Insights into the structure-activity relationship of the anticancer compound ZJ-101, a derivative of marine natural product superstolide A: A critical role played by the conjugated trienyl lactone moiety.

Compound ZJ-101, a structurally simplified analog of the marine natural product superstolide A, was previously developed in our laboratory. In the subsequent structure-activity relationship study, two new analogs, ZJ-105 and ZJ-106, were designed and synthesized to probe the importance of the conjugated trienyl lactone moiety of the molecule by replacing the C2-C3 double bond in ZJ-101 with a single bond and switching the geometry of the C4-C5 double bond in ZJ-101 from Z to E, respectively. Biological evaluation showed that ZJ-105 completely loses antiproliferative activity whereas ZJ-106 is significantly less active against cancer cells in vitro than ZJ-101, suggesting that the conjugated trienyl lactone moiety of the molecule is critical for its anticancer activity.

Insights into the structure-activity relationship of the anticancer compound ZJ-101: A critical role played by the cyclohexene ring.

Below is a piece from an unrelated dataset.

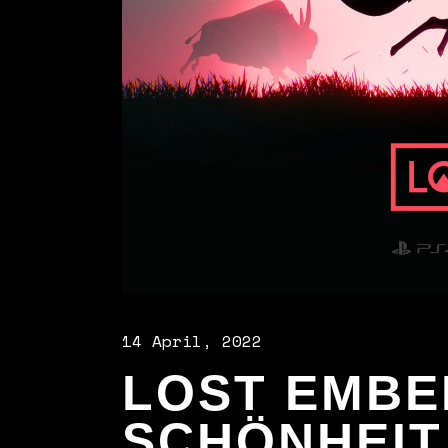
14 April, 2022
LOST EMBER
SCHÖNHEIT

Compound ZJ-101, a structurally simplified analog of the marine natural product superstolide A, was previously developed in our laboratory. In the subsequent structure-activity relationship study, a new analog ZJ-102 was designed and synthesized to probe the importance of the cyclohexenyl group through its replacement to a phenyl group using a concise and convergent synthetic approach. The biological evaluation showed that this new analog ZJ-102 is significantly less active against cancer cells in vitro than ZJ-101, suggesting that the cyclohexenyl ring (along with its two stereogenic centers) present in ZJ-101 is important for its anticancer activity.